🤖 AI Summary
This work addresses the limitations of machine learning interatomic potentials in predicting material properties that depend on higher-order derivatives of the potential energy surface—such as lattice dynamics—where errors in the Hessian matrix often degrade performance. The authors propose Phonon Fine-Tuning (PFT), a novel approach that, for the first time, directly uses second-order force constants as supervision signals. By leveraging Hessian-vector products and stochastic column sampling, PFT efficiently aligns with density functional theory phonon calculations, while co-training mitigates catastrophic forgetting.

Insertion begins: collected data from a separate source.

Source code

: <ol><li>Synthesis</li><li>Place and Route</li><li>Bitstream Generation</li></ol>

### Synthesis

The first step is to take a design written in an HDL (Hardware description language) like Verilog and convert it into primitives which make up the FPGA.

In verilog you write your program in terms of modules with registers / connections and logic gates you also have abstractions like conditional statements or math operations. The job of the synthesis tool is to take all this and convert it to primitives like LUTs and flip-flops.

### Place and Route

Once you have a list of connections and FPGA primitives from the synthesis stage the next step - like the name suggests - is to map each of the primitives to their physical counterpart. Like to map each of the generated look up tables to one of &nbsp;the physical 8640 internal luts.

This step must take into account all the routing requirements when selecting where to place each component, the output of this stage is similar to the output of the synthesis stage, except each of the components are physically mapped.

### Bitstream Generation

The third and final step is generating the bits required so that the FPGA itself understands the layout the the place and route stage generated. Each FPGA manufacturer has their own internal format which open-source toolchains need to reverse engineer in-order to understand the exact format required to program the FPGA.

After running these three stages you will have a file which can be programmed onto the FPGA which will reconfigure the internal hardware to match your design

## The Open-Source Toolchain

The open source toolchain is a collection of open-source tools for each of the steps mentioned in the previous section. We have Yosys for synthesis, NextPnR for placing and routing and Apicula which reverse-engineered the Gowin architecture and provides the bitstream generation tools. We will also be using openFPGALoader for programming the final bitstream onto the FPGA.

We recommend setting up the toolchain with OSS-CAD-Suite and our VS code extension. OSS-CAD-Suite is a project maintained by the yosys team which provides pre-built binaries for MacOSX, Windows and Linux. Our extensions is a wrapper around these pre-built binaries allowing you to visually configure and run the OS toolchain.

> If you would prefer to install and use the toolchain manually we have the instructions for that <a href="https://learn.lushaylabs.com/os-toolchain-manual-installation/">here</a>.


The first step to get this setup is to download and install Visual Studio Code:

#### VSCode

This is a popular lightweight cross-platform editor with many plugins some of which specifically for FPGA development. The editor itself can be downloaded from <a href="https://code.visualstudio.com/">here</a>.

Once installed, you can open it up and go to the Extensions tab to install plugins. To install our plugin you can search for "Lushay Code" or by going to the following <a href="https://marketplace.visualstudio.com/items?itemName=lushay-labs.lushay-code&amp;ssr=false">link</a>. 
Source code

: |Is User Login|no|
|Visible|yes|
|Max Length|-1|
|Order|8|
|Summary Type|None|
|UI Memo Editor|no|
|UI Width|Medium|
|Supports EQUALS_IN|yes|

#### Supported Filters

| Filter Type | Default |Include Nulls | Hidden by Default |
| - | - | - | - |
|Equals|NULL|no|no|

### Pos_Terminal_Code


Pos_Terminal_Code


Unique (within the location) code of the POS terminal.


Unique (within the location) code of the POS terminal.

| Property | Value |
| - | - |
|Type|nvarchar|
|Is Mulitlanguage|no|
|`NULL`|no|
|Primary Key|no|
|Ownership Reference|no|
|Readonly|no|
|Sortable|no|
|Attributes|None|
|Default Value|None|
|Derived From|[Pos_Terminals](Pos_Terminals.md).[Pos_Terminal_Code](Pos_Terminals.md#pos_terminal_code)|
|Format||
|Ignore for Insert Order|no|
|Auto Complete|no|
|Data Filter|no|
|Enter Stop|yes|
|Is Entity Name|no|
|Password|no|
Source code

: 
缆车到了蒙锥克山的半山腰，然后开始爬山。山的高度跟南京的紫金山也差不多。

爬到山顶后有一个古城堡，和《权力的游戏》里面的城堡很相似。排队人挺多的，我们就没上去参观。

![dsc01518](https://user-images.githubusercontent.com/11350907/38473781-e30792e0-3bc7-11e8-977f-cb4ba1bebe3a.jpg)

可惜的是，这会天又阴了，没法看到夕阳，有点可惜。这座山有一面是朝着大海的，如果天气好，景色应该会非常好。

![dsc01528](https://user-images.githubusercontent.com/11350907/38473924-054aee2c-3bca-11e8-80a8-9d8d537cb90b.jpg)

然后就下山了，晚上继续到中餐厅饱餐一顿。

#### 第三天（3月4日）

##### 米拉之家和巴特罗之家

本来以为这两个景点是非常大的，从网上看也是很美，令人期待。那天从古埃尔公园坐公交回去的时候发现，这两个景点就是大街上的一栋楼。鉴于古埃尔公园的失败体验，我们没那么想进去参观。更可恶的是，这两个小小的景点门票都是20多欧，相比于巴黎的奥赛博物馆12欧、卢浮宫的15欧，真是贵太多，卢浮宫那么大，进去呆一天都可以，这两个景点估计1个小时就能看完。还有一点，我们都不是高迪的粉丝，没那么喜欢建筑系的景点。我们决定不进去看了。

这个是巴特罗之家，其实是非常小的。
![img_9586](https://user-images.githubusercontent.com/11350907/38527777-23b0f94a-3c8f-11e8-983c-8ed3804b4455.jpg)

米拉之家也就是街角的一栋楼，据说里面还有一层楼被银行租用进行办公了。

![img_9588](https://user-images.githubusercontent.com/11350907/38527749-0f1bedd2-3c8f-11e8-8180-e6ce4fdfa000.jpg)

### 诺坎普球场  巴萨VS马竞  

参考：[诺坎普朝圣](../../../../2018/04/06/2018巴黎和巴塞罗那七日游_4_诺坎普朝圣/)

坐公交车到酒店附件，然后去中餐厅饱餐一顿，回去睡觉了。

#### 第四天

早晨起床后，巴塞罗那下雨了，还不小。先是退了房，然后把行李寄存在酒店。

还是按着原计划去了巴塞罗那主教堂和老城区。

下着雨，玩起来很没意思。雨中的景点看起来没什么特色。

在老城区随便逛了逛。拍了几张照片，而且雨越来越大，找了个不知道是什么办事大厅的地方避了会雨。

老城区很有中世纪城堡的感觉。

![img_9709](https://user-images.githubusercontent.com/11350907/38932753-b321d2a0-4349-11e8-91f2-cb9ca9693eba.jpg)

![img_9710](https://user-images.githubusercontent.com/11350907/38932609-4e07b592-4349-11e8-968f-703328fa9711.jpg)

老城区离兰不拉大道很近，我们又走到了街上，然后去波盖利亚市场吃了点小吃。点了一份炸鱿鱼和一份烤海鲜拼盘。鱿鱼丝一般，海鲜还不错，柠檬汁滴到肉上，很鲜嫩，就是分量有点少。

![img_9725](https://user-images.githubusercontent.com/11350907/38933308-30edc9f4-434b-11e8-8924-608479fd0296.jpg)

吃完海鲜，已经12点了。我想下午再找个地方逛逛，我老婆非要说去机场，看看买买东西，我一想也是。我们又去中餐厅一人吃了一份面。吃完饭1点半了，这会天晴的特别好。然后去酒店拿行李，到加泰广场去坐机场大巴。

Evaluated on the MDR Phonon benchmark, PFT reduces the average error in phonon thermodynamic properties by 55% for the NequIP-MP model and substantially improves predictions of third-derivative-dependent quantities like thermal conductivity, achieving state-of-the-art accuracy among models trained on Materials Project trajectories.
📝 Abstract
Many materials properties depend on higher-order derivatives of the potential energy surface, yet machine learned interatomic potentials (MLIPs) trained with a standard loss on energy, force, and stress errors can exhibit error in curvature, degrading the prediction of vibrational properties. We introduce phonon fine-tuning (PFT), which directly supervises second-order force constants of materials by matching MLIP energy Hessians to DFT-computed force constants from finite displacement phonon calculations. To scale to large supercells, PFT stochastically samples Hessian columns and computes the loss with a single Hessian-vector product. We also use a simple co-training scheme to incorporate upstream data to mitigate catastrophic forgetting. On the MDR Phonon benchmark, PFT improves Nequix MP by 55% on average across phonon thermodynamic properties and achieves state-of-the-art accuracy among models trained on Materials Project trajectories. PFT also generalizes to improve properties beyond second-derivatives, improving thermal conductivity predictions that rely on third-order derivatives of the potential energy.